Disclosure: This study was funded by Novartis Pharma AG, Basel, Switzerland.
Tanuja Chitnis has received personal compensation for advisory boards/consulting from Biogen Idec and Novartis Pharmaceuticals, and financial support for research activities from Merck Serono and Novartis Pharmaceuticals.
Angelo Ghezzi has received honoraria for speaking from Bayer Schering, Biogen Idec, Merck Serono, Novartis, and Sanofi Aventis; and for consultancy from Merck Serono, Biogen Idec, Teva and Novartis.
Daniela Pohl has received personal compensation for activities with Bayer Schering, Biogen Idec, Merck Serono, Novartis Pharmaceuticals and Teva.
Rolf Meinert has nothing to disclose.
Gustavo Seifer, Annik K. Laflamme and Dieter A. Häring are employees of Novartis Pharma AG, Basel, Switzerland.
Abstract: P601
Type: Poster Sessions
Abstract Category: Therapy - Long-term treatment monitoring
Introduction: Young patients with relapsing MS (RMS) have higher disease activity compared with the adult RMS population. In clinical settings, fingolimod (FTY) 0.5mg significantly improved clinical and radiological outcomes in young patients compared with placebo and interferon β-1a. However, real-world evidence of FTY in young patients with RMS is limited.

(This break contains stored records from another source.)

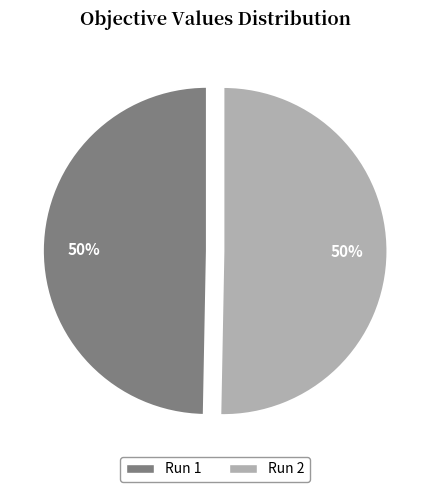

Is it true that Run 2 is 63% of the pie?

False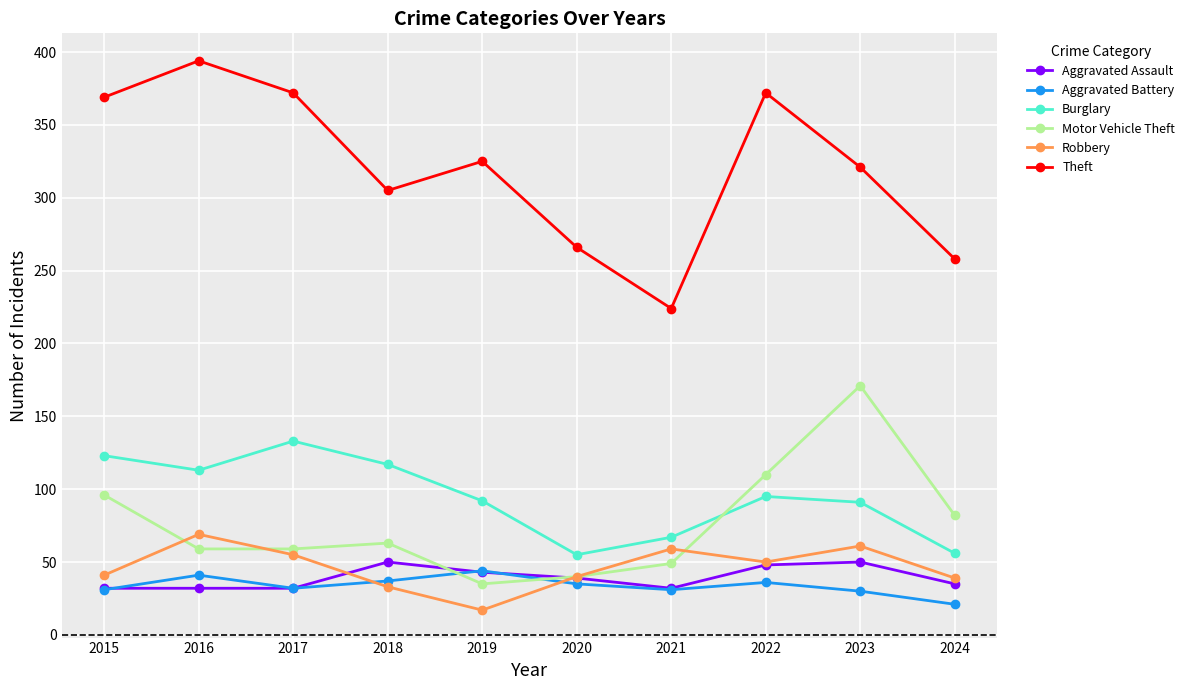

True or false: Motor Vehicle Theft and Theft cross at least once.

False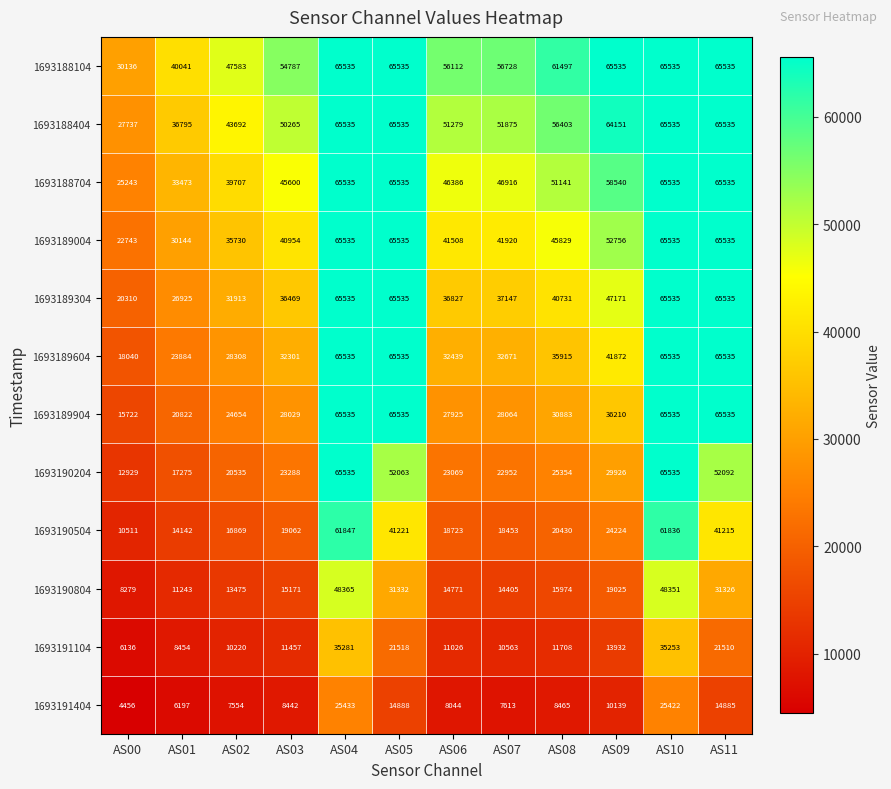

Where is 1693189304 nearest to the value 42922?

AS08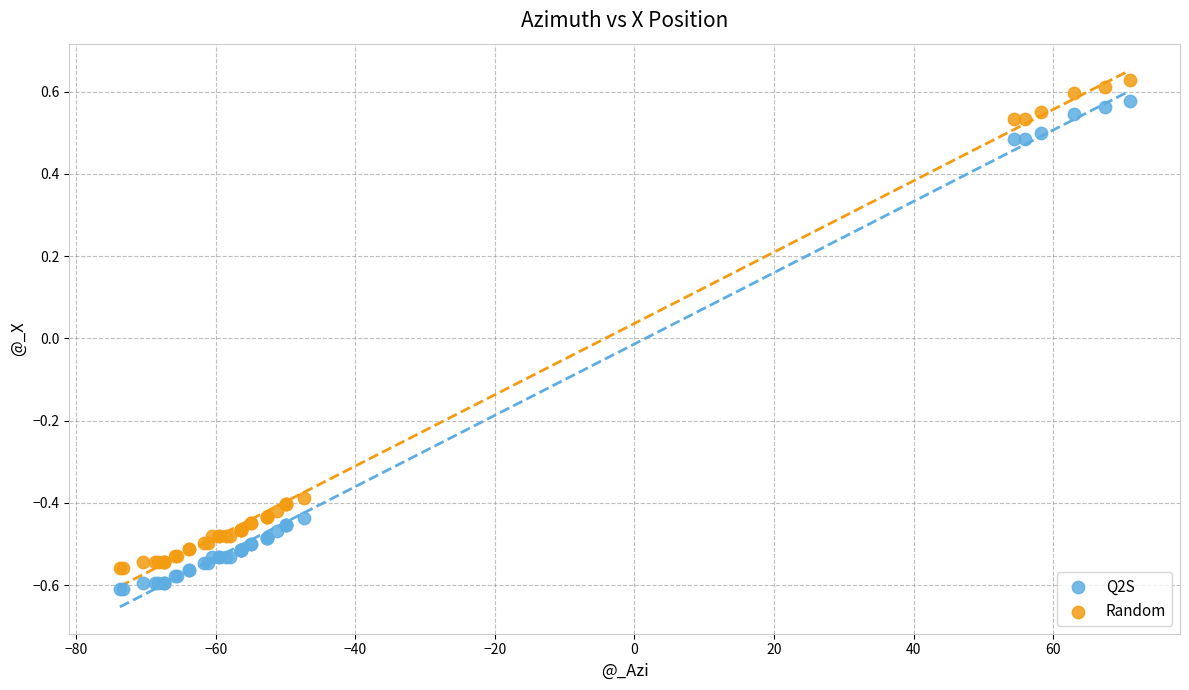

What is the X range (max minus min) for the scatter plot?

144.7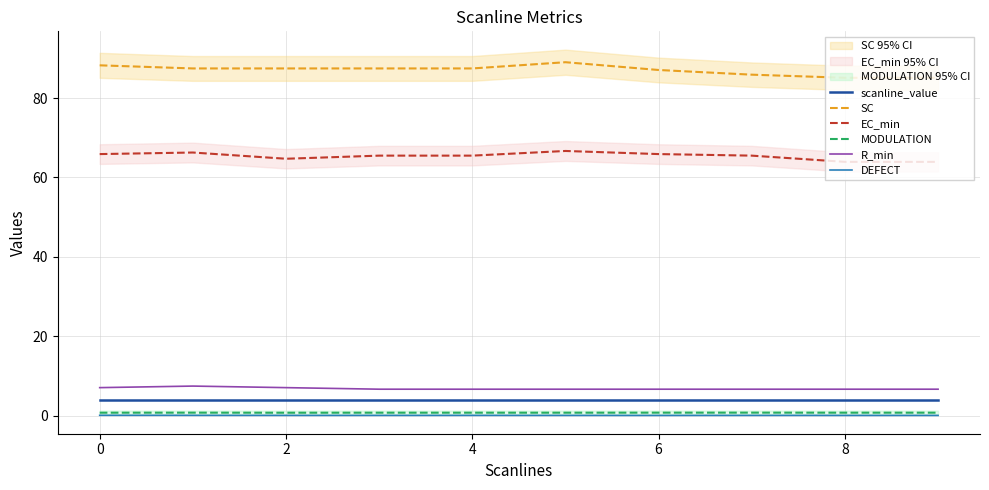

What are all the series names shown in the legend?

scanline_value, SC, EC_min, MODULATION, R_min, DEFECT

Objectives: To describe baseline (BL) characteristics and evaluate the effect of FTY 0.5mg on disease activity in young versus older patients with RMS from pooled global Phase IV studies: TRANSITION, PASSAGE US, PASSAGE Europe & Rest of the World, and Cardiac sub-study PASSAGE EU.
Methods: Patients with RMS from Phase IV studies treated with FTY 0.5mg were included in the analysis, stratified by age: 18−25 years (youngest), 26−30 years (younger) and >30 years (older). EDSS change from BL to Month (M) 12 and M24 was analysed. On study annualised relapse rate (ARR) reduction compared to estimated ARR in 2 years prior and time to 6-month confirmed disability progression (6m-CDP− defined as 6 months of confirmed EDSS worsening by ≥1.5/≥1/≥0.5 if BL EDSS=0/1−5/>5, respectively) were retrospectively analysed up to M36. Negative binomial (ARR) and Cox (6m-CDP) regression models were used and p-values derived using the Wilcoxon rank sum test.

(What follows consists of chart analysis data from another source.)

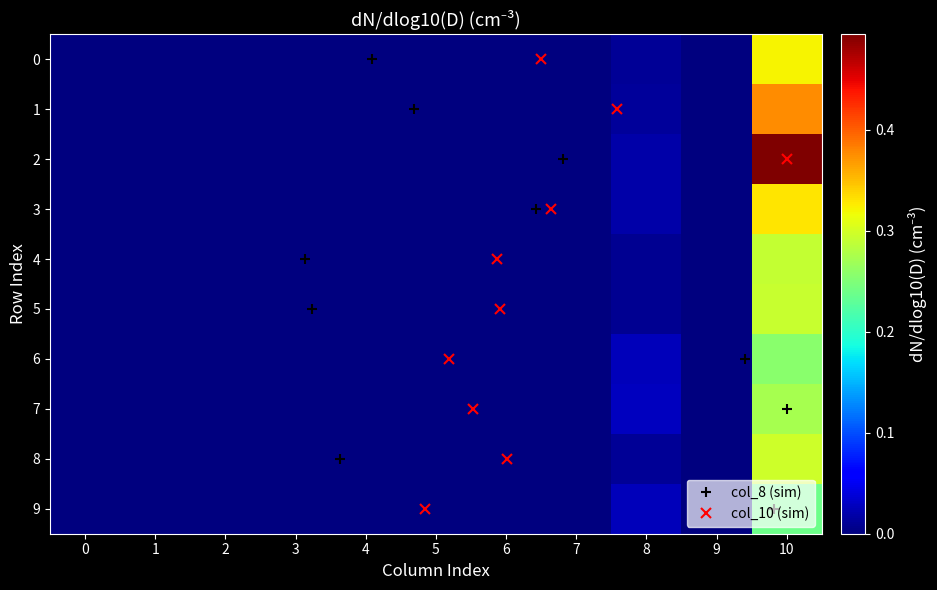

Reading left to right, extract all data points from this chart.

0: 0.0	0.0	0.0	0.0	0.0	0.0	0.0	0.0	0.0	0.0	0.3
1: 0.0	0.0	0.0	0.0	0.0	0.0	0.0	0.0	0.0	0.0	0.4
2: 0.0	0.0	0.0	0.0	0.0	0.0	0.0	0.0	0.0	0.0	0.5
3: 0.0	0.0	0.0	0.0	0.0	0.0	0.0	0.0	0.0	0.0	0.3
4: 0.0	0.0	0.0	0.0	0.0	0.0	0.0	0.0	0.0	0.0	0.3
5: 0.0	0.0	0.0	0.0	0.0	0.0	0.0	0.0	0.0	0.0	0.3
6: 0.0	0.0	0.0	0.0	0.0	0.0	0.0	0.0	0.0	0.0	0.3
7: 0.0	0.0	0.0	0.0	0.0	0.0	0.0	0.0	0.0	0.0	0.3
8: 0.0	0.0	0.0	0.0	0.0	0.0	0.0	0.0	0.0	0.0	0.3
9: 0.0	0.0	0.0	0.0	0.0	0.0	0.0	0.0	0.0	0.0	0.2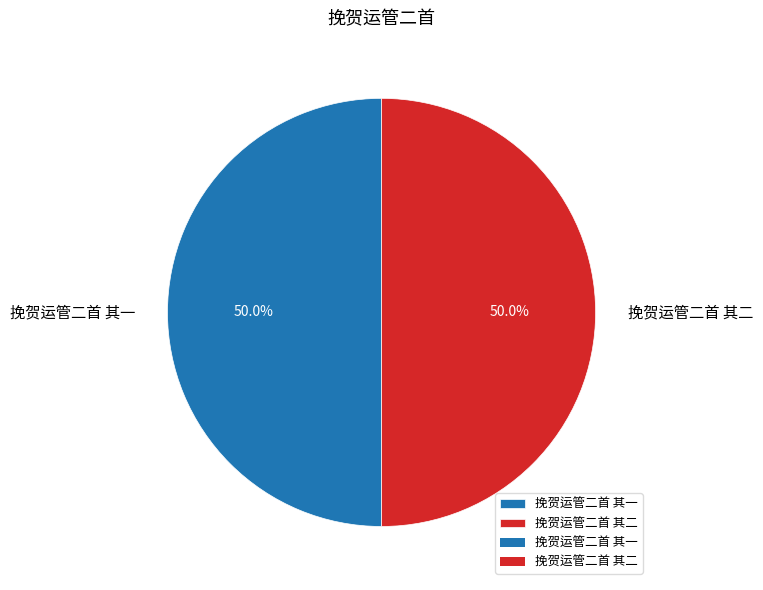

Combined, do 挽贺运管二首 其二 and 挽贺运管二首 其一 account for over 50%?

Yes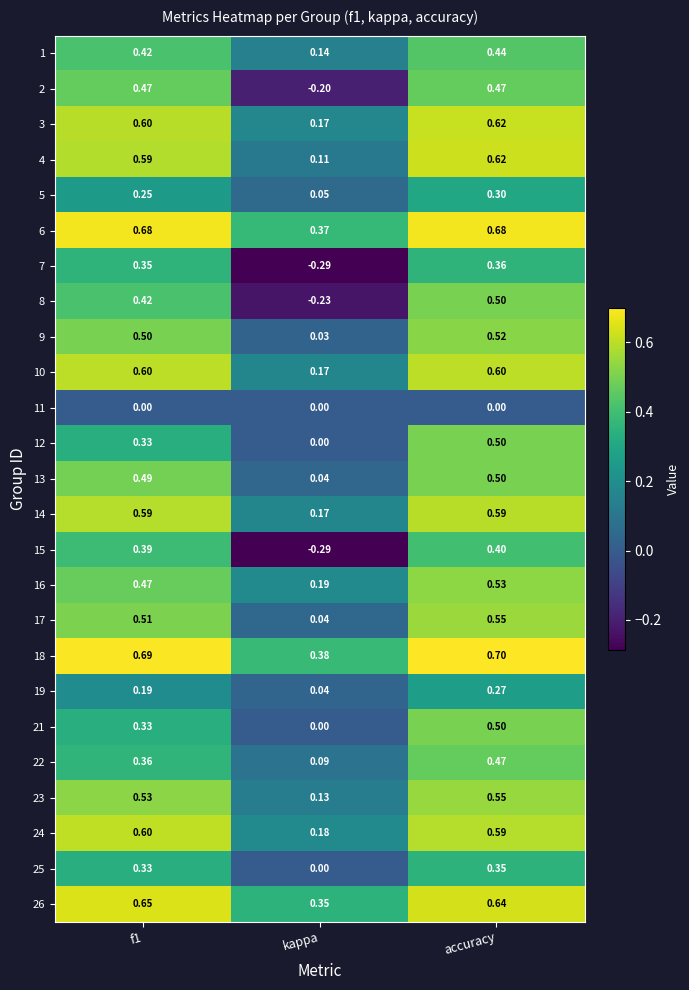

Between kappa and accuracy, which series saw the biggest shift?

8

Results: Of the 5240 patients included, 7.6% were youngest, 11.0% younger, and 81.3% older with a mean (±SD) age of 22.6 (±2.06), 28.1 (±1.41) and 43.8 (±8.49) years, respectively. At BL, youngest and younger patients (vs older patients) had significantly lower mean disease duration (4.1 and 5.7 years vs 11.5 years, p< 0.0001 for both), higher number of relapses in the previous 2 years (2.0 and 2.0 vs 1.7, p< 0.0001 for both) and lower median EDSS scores (1.5 and 2.0 vs 3.0, p< 0.0001 for both). The effect of FTY 0.5mg on ARR was observed across the age groups with 67%, 75% and 76% reductions in youngest, younger and older patients, respectively. Change in EDSS from BL to M24 was similar in the youngest (p=0.1785) but improved in the younger (p< 0.0001) patients versus older patients. No significant difference was observed in the proportion of patients with time to 6m-CDP in youngest and younger patients versus older patients.

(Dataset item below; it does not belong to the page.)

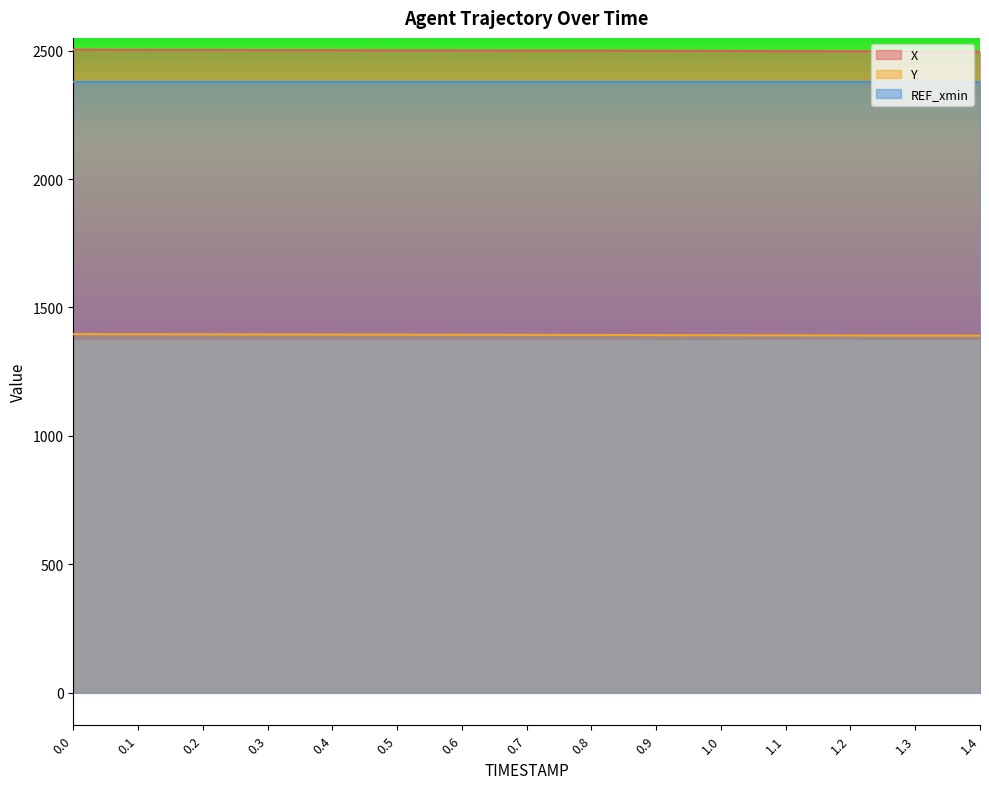

How many values in the Y series are below 1393?

7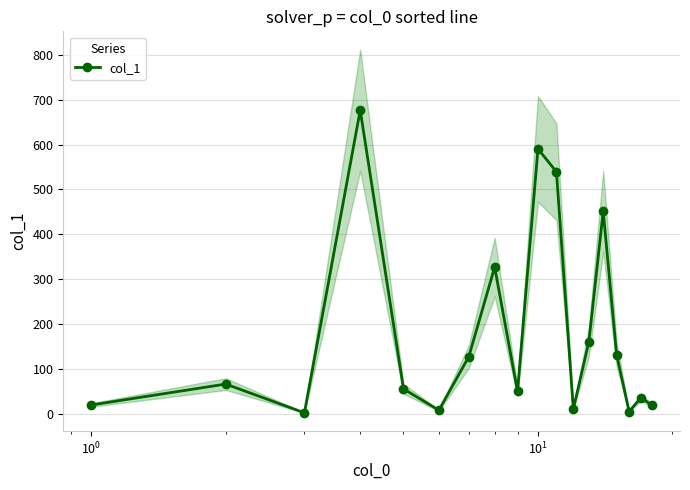

What is the value of the col_1 point at the 7th from the left?

126.8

Conclusions: At BL, young patients had shorter disease duration, a higher number of relapses in the previous 2 years and lower EDSS scores versus older patients. The beneficial effect of FTY on clinical outcomes was observed across the age groups.
Disclosure: This study was funded by Novartis Pharma AG, Basel, Switzerland.
Tanuja Chitnis has received personal compensation for advisory boards/consulting from Biogen Idec and Novartis Pharmaceuticals, and financial support for research activities from Merck Serono and Novartis Pharmaceuticals.
Angelo Ghezzi has received honoraria for speaking from Bayer Schering, Biogen Idec, Merck Serono, Novartis, and Sanofi Aventis; and for consultancy from Merck Serono, Biogen Idec, Teva and Novartis.
Daniela Pohl has received personal compensation for activities with Bayer Schering, Biogen Idec, Merck Serono, Novartis Pharmaceuticals and Teva.
Rolf Meinert has nothing to disclose.
Gustavo Seifer, Annik K. Laflamme and Dieter A. Häring are employees of Novartis Pharma AG, Basel, Switzerland.